Five more glimpses of Kallah
July 05, 2013
Lake; Fourth of July.
1.
The Fourth of July. I choose the morning service which is described as "You've heard of downward dog? This is Upward God! Bring your inner Mahalia Jackson." It's led by two dear friends of mine, Rabbi Jan Salzman and Rabbi Mark Novak. Both have wonderful voices and shining neshamot / souls.
Reb Jan begins by humming America the Beautiful, and we pick up the humming along with her. Once we've hummed it through once or twice, Reb Mark speaks over the top, beginning "I have a dream..." He quotes Isaiah: the rough places will be made plain, the crooked, straight. He describes the prophet's dream of messianic reality, and speaks aloud his prayer that this should be the nation we build together.
And then we begin our morning service by singing "Adon Olam" to that same tune. And my heart opens right up: to God, to my hopes for this country, to this community, to the people sitting in this circle and singing with all their hearts, to purple mountain majesties above the fruited plain.
2.
One of my students comes up to me and tells me that he's been talking with his eleven-year-old son about writing psalms, and that his son totally "gets" it, and that his son wants to write psalms now too. He tells me that he and his wife have brought their sons to Kallah (or to Ruach ha-Aretz, ALEPH's summer program during even-numbered years) since they were six, and that his kids love it here.
It is such a delight to hear that my student is loving my class -- to hear that he's talking about it with his kids -- to hear that his kids are into it, too -- to hear that his young son understands immediately that he, too, can be a modern-day psalmist and can speak the words of his heart to God. To think of a little boy growing up with annual dips into this precious co-created Brigadoon where we learn and sing, play and pray, in conscious community.
That afternoon we work on psalms of "negative" emotions -- sorrow, grief, loss -- and my students really go there with me. It's a deep class and a powerful one. I am humbled by their participation and their trust. Grateful to be here with them.
Wildflowers.
3.
I walk down to my apartment, change into my swimsuit, tie my room key around my neck, and walk across the street and down the road to the lake. The sky is blue, the trees are green, the water is steeped the color of dark tea from the tannins of countless pine needles.

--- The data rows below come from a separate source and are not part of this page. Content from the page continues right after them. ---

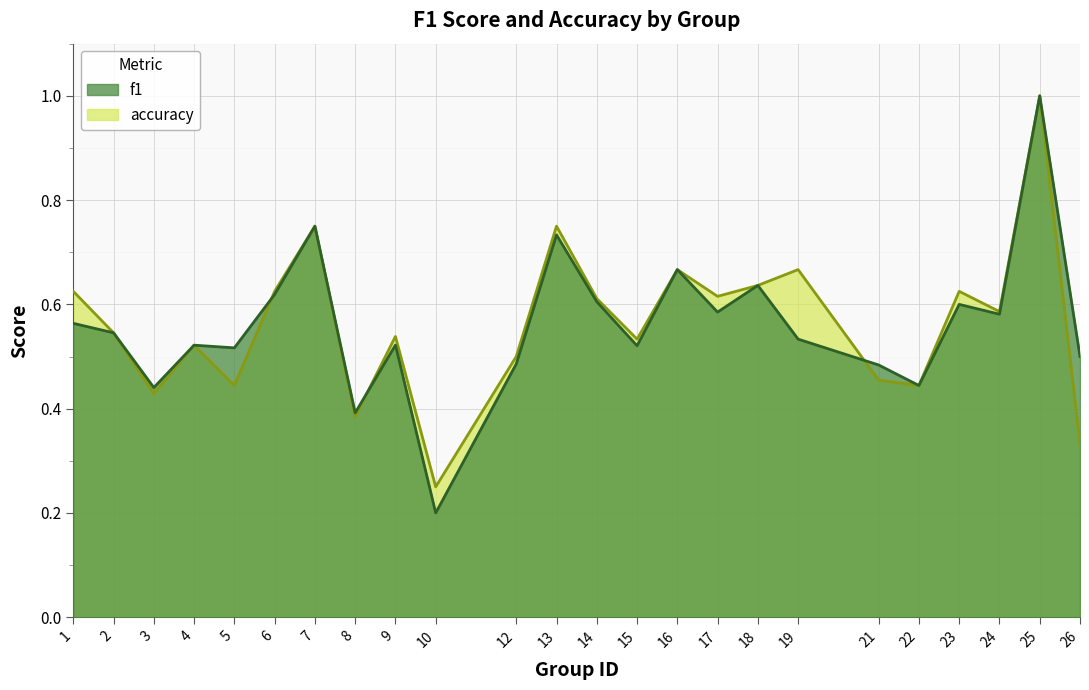

The value of accuracy at 4 is 0.5. True or false?

True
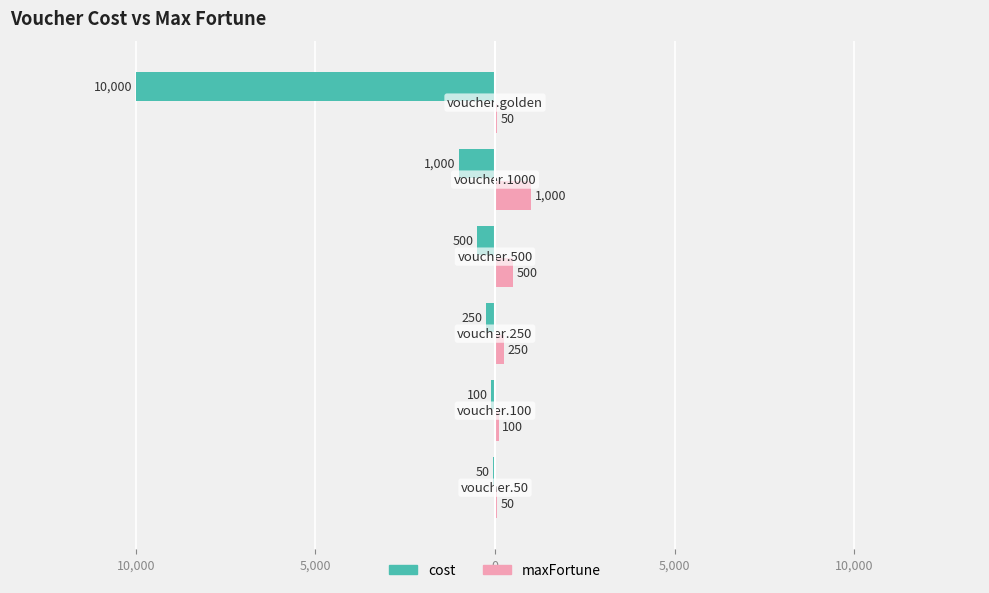

Reading right to left, what are all the values shown in this chart?

cost: 10,000=-10000	5,000=-1000	0=-500	5,000=-250	10,000=-100	15,000=-50
maxFortune: 10,000=50	5,000=1000	0=500	5,000=250	10,000=100	15,000=50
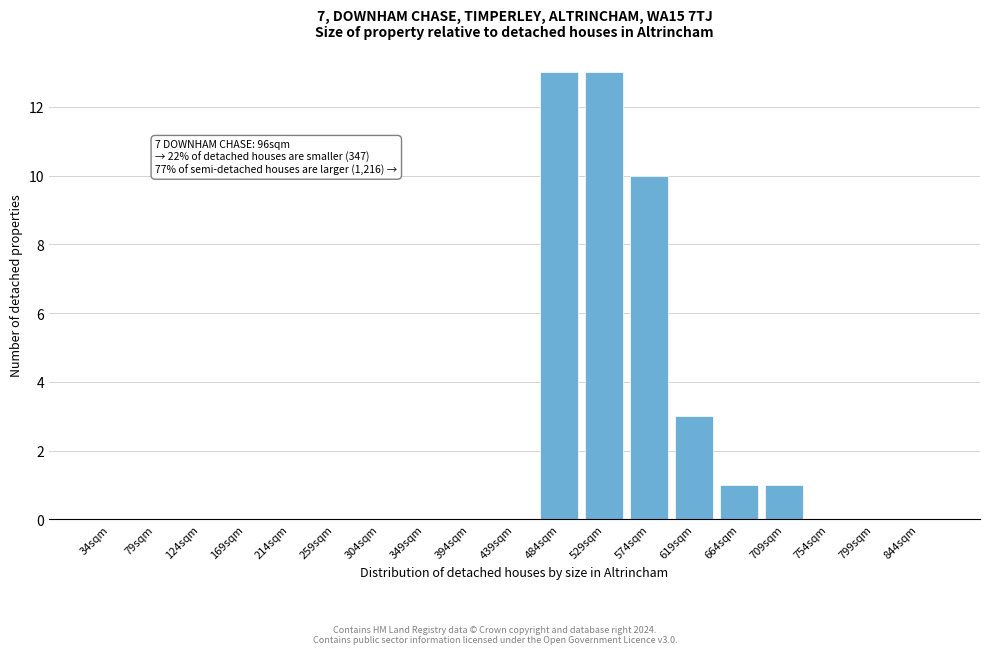

Reading right to left, what are all the values shown in this chart?

844sqm=0	799sqm=0	754sqm=0	709sqm=1	664sqm=1	619sqm=3	574sqm=10	529sqm=13	484sqm=13	439sqm=0	394sqm=0	349sqm=0	304sqm=0	259sqm=0	214sqm=0	169sqm=0	124sqm=0	79sqm=0	34sqm=0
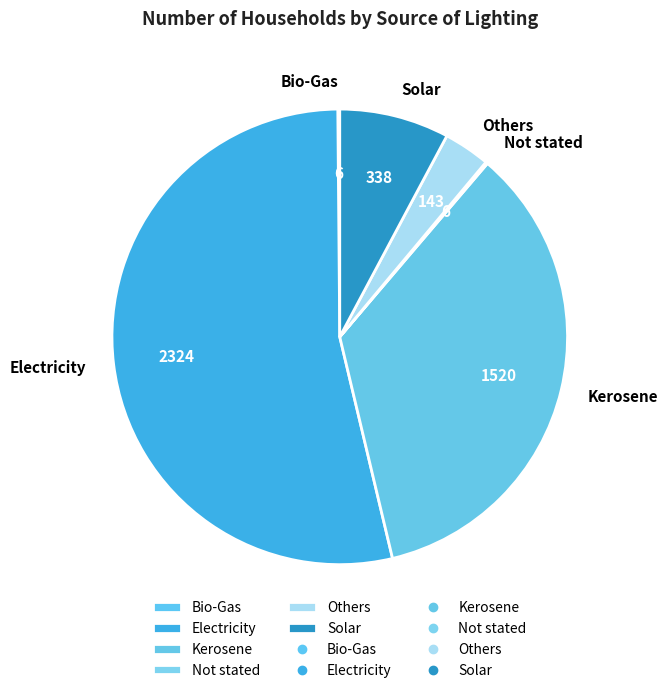

What is the majority slice?

Electricity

I slip off my sandals and walk slowly into the water, feeling my way on the unfamiliar sandy bottom. The water is cool, the sun is bright, the voices of people talking and laughing surround me. People are gliding across the lake lazily on bright red kayaks which draw the eye. I take a deep breath, close my eyes, and submerge for a moment. When I come up, the voices and the laughter are even sweeter than they were before. A kind of precognitive echo, a ripple, of the mikveh immersion to come on Friday afternoon.
4.
On my way back to my apartment, I find a duck feather, gleaming at me in the grass. I bring the duck feather to Rabbi Kevin Hale, "the barefoot sofer," who is teaching a class on sofrut and Torah repair this week. My intention is to ask whether he needs more quills for his students. But he has a great big pile of goose and turkey feathers, and my little duck feather is not needed. To my surprise, he says instead, "would you like me to cut it for you?" And then he offers me a tiny vial of ink and a scrap of klaf -- a bit of marginal parchment from a 100-year-old Torah.

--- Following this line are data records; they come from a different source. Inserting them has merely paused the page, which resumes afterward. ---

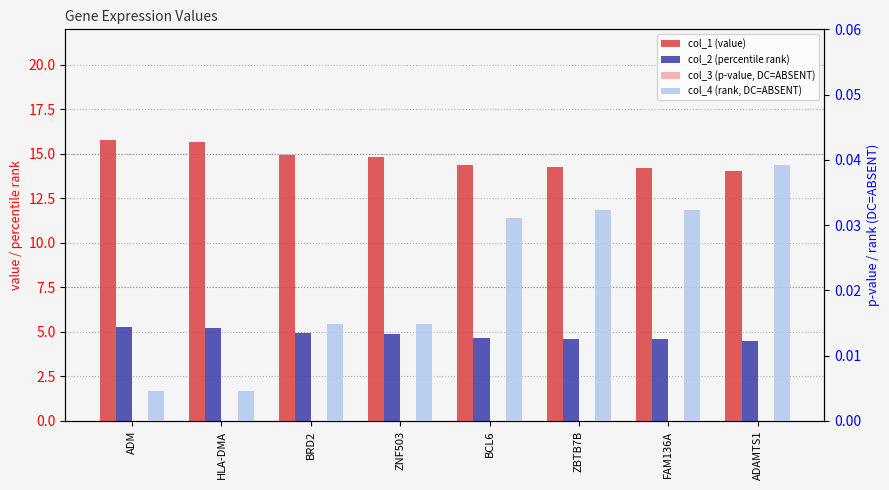

True or false: col_4 (rank, DC=ABSENT) has a value of 0.0 at ZNF503.

False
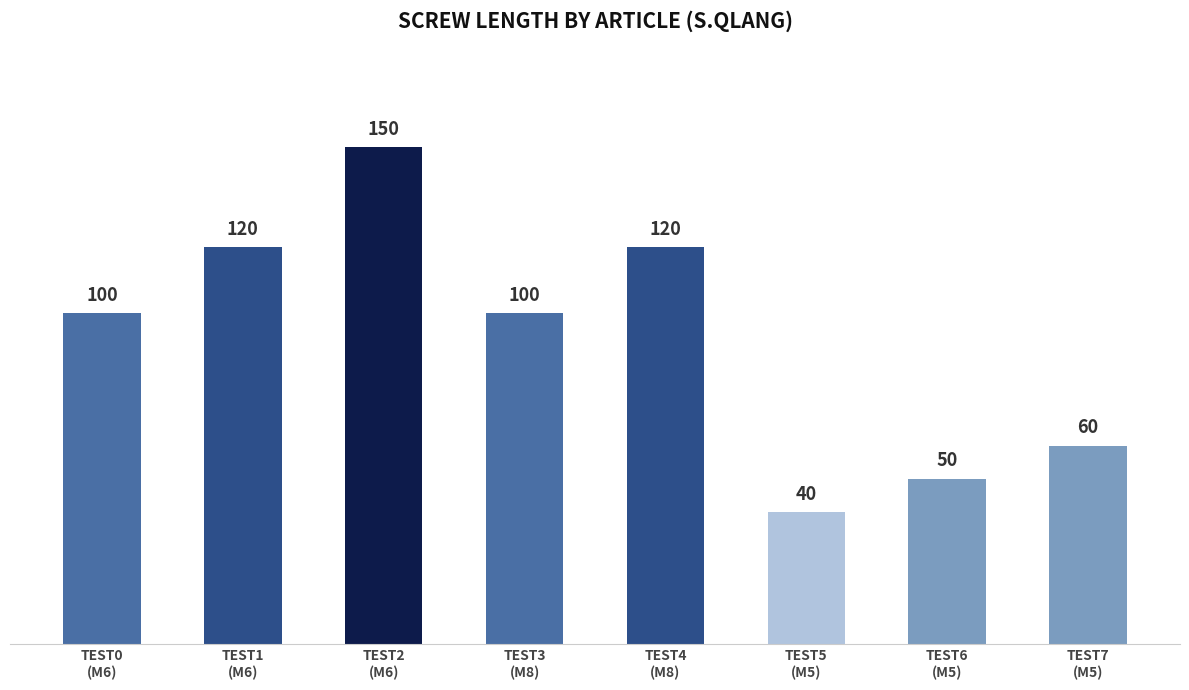

What is the greatest value displayed?

150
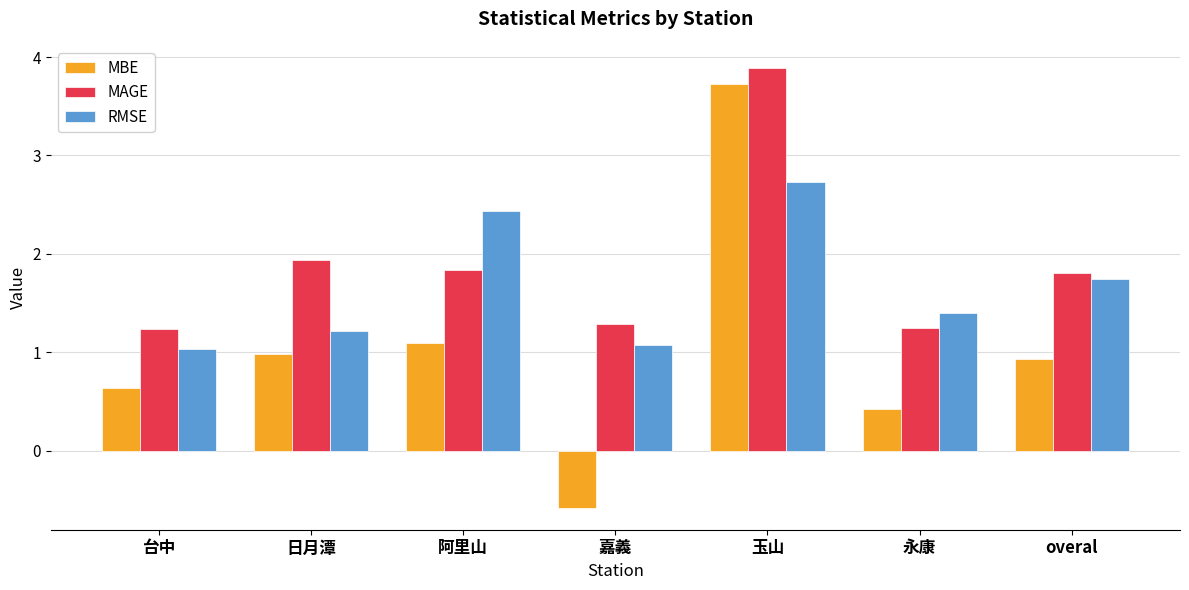

What is the label of the 1st bar from the left?

台中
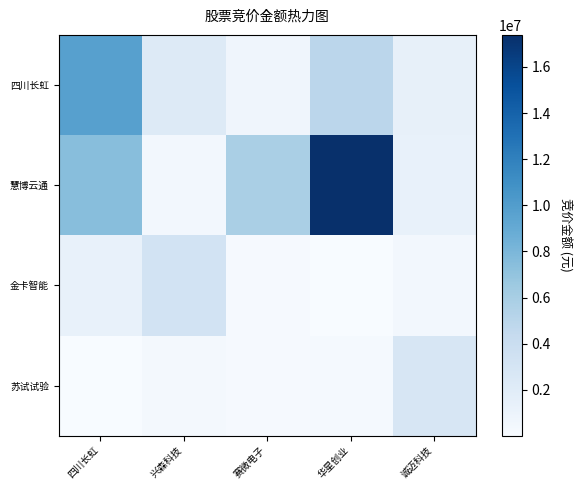

Reading left to right, what are all the values shown in this chart?

四川长虹: 四川长虹=9778504	兴森科技=2267632	赛微电子=725382	华星创业=4910044	诚迈科技=1380192
慧博云通: 四川长虹=7437120	兴森科技=428220	赛微电子=5919838	华星创业=17386775	诚迈科技=1304772
金卡智能: 四川长虹=1257187	兴森科技=3218712	赛微电子=175540	华星创业=16880	诚迈科技=424728
苏试试验: 四川长虹=67257	兴森科技=411200	赛微电子=201196	华星创业=223515	诚迈科技=2798640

I am unaccountably moved. To my sorrow, the piece of parchment disappears sometime during my psalms class -- there was too much commotion in the room, and it must have floated away on the wind -- but I carefully carry the ink and quill to a safe place. I don't know that I will ever learn sofrut, but in even trying to use the tools of that trade, I feel closer to every beautiful handwritten letter of every Torah, everywhere.
Banners in the tent, before anyone arrived to daven and drum.
5.
Friday morning I decide to try the drumming davenen. We're in the tent, translucent yud / heh / vav / heh banners glimmering in the sunshine. Together, Rabbi Ilan Glazer and Akiva the Believer lead us in a morning service with drums. This isn't a drum circle; it's a service, and our davenen follows the traditional mat'beah tefilah, the order of prayer. We will touch on each of the liturgical touchpoints of the different prayers, accompanied by drumming.
When I arrive, my intention is to daven but not to drum. But as the davenen gets going, and I see that there are a few unclaimed drums in the circle, on impulse I get up and grab one. When and where else am I going to try this?
It feels great. I love being part of the music we're all co-creating as we pray. And I'm not as inept as I thought I would be; maybe I've absorbed a few rhythm patterns from twenty years of life with Ethan! As we drum and pray and sing, people get up and dance through the psalms. For our silent amidah we enter into a simple eighth-note beat. First one drummer alone, then two, and then one by one we all take it up. We sustain it for ten minutes. I close my eyes. Are we playing the beat, or is the beat playing us?
After the service, my left arm is striped from my tefillin and my right hand reverberates from the drumming. Marks on my body, sealing and recalling the experience of heart, mind, and soul.